Aim of the task:
Revise the records below by replacing each occurrence of "Dimkisol" with "Aerisol", leaving everything else unchanged.

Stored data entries
————

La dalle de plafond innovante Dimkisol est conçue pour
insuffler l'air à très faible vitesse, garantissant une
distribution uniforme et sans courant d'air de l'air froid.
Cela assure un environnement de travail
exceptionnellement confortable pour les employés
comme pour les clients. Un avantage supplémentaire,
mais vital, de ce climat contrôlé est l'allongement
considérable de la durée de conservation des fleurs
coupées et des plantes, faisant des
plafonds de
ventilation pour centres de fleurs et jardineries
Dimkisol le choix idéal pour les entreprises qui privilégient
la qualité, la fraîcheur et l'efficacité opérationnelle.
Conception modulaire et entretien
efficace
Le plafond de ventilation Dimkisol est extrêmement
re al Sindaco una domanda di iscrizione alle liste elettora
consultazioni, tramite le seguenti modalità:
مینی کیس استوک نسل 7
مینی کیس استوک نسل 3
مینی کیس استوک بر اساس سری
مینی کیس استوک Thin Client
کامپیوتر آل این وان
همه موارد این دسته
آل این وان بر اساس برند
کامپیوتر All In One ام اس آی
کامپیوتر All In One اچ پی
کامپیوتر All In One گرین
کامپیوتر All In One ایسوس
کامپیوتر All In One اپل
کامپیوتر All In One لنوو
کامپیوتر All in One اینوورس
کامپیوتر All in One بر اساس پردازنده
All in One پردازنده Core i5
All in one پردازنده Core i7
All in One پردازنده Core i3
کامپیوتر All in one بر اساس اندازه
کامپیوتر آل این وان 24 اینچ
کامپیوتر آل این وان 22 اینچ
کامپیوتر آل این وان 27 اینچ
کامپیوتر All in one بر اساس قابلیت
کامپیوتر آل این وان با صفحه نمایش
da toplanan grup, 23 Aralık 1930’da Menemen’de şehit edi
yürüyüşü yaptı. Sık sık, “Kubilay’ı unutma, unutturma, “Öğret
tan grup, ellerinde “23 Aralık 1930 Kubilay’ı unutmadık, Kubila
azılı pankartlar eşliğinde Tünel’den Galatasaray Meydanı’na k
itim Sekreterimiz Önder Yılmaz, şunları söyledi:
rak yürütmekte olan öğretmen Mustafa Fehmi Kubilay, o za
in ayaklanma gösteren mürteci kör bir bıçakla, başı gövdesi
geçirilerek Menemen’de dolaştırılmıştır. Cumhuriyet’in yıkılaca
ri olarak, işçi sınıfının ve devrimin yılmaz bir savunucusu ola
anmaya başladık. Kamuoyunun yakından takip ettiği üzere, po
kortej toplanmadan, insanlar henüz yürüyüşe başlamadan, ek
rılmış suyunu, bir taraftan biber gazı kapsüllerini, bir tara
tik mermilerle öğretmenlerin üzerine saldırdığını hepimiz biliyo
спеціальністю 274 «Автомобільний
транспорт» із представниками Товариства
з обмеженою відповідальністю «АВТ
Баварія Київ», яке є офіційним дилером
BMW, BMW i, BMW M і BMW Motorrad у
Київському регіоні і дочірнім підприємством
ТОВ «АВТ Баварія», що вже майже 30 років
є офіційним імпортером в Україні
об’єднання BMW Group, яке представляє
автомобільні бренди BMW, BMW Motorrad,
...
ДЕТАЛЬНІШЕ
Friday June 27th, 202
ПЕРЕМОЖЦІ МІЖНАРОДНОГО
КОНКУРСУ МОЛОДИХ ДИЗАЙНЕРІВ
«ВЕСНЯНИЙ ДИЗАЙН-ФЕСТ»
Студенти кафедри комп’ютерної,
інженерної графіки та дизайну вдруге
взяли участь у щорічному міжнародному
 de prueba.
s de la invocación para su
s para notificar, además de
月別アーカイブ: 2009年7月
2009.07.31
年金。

————

Response for this exercise:
La dalle de plafond innovante Aerisol est conçue pour
insuffler l'air à très faible vitesse, garantissant une
distribution uniforme et sans courant d'air de l'air froid.
Cela assure un environnement de travail
exceptionnellement confortable pour les employés
comme pour les clients. Un avantage supplémentaire,
mais vital, de ce climat contrôlé est l'allongement
considérable de la durée de conservation des fleurs
coupées et des plantes, faisant des
plafonds de
ventilation pour centres de fleurs et jardineries
Aerisol le choix idéal pour les entreprises qui privilégient
la qualité, la fraîcheur et l'efficacité opérationnelle.
Conception modulaire et entretien
efficace
Le plafond de ventilation Aerisol est extrêmement
re al Sindaco una domanda di iscrizione alle liste elettora
consultazioni, tramite le seguenti modalità:
مینی کیس استوک نسل 7
مینی کیس استوک نسل 3
مینی کیس استوک بر اساس سری
مینی کیس استوک Thin Client
کامپیوتر آل این وان
همه موارد این دسته
آل این وان بر اساس برند
کامپیوتر All In One ام اس آی
کامپیوتر All In One اچ پی
کامپیوتر All In One گرین
کامپیوتر All In One ایسوس
کامپیوتر All In One اپل
کامپیوتر All In One لنوو
کامپیوتر All in One اینوورس
کامپیوتر All in One بر اساس پردازنده
All in One پردازنده Core i5
All in one پردازنده Core i7
All in One پردازنده Core i3
کامپیوتر All in one بر اساس اندازه
کامپیوتر آل این وان 24 اینچ
کامپیوتر آل این وان 22 اینچ
کامپیوتر آل این وان 27 اینچ
کامپیوتر All in one بر اساس قابلیت
کامپیوتر آل این وان با صفحه نمایش
da toplanan grup, 23 Aralık 1930’da Menemen’de şehit edi
yürüyüşü yaptı. Sık sık, “Kubilay’ı unutma, unutturma, “Öğret
tan grup, ellerinde “23 Aralık 1930 Kubilay’ı unutmadık, Kubila
azılı pankartlar eşliğinde Tünel’den Galatasaray Meydanı’na k
itim Sekreterimiz Önder Yılmaz, şunları söyledi:
rak yürütmekte olan öğretmen Mustafa Fehmi Kubilay, o za
in ayaklanma gösteren mürteci kör bir bıçakla, başı gövdesi
geçirilerek Menemen’de dolaştırılmıştır. Cumhuriyet’in yıkılaca
ri olarak, işçi sınıfının ve devrimin yılmaz bir savunucusu ola
anmaya başladık. Kamuoyunun yakından takip ettiği üzere, po
kortej toplanmadan, insanlar henüz yürüyüşe başlamadan, ek
rılmış suyunu, bir taraftan biber gazı kapsüllerini, bir tara
tik mermilerle öğretmenlerin üzerine saldırdığını hepimiz biliyo
спеціальністю 274 «Автомобільний
транспорт» із представниками Товариства
з обмеженою відповідальністю «АВТ
Баварія Київ», яке є офіційним дилером
BMW, BMW i, BMW M і BMW Motorrad у
Київському регіоні і дочірнім підприємством
ТОВ «АВТ Баварія», що вже майже 30 років
є офіційним імпортером в Україні
об’єднання BMW Group, яке представляє
автомобільні бренди BMW, BMW Motorrad,
...
ДЕТАЛЬНІШЕ
Friday June 27th, 202
ПЕРЕМОЖЦІ МІЖНАРОДНОГО
КОНКУРСУ МОЛОДИХ ДИЗАЙНЕРІВ
«ВЕСНЯНИЙ ДИЗАЙН-ФЕСТ»
Студенти кафедри комп’ютерної,
інженерної графіки та дизайну вдруге
взяли участь у щорічному міжнародному
 de prueba.
s de la invocación para su
s para notificar, además de
月別アーカイブ: 2009年7月
2009.07.31
年金。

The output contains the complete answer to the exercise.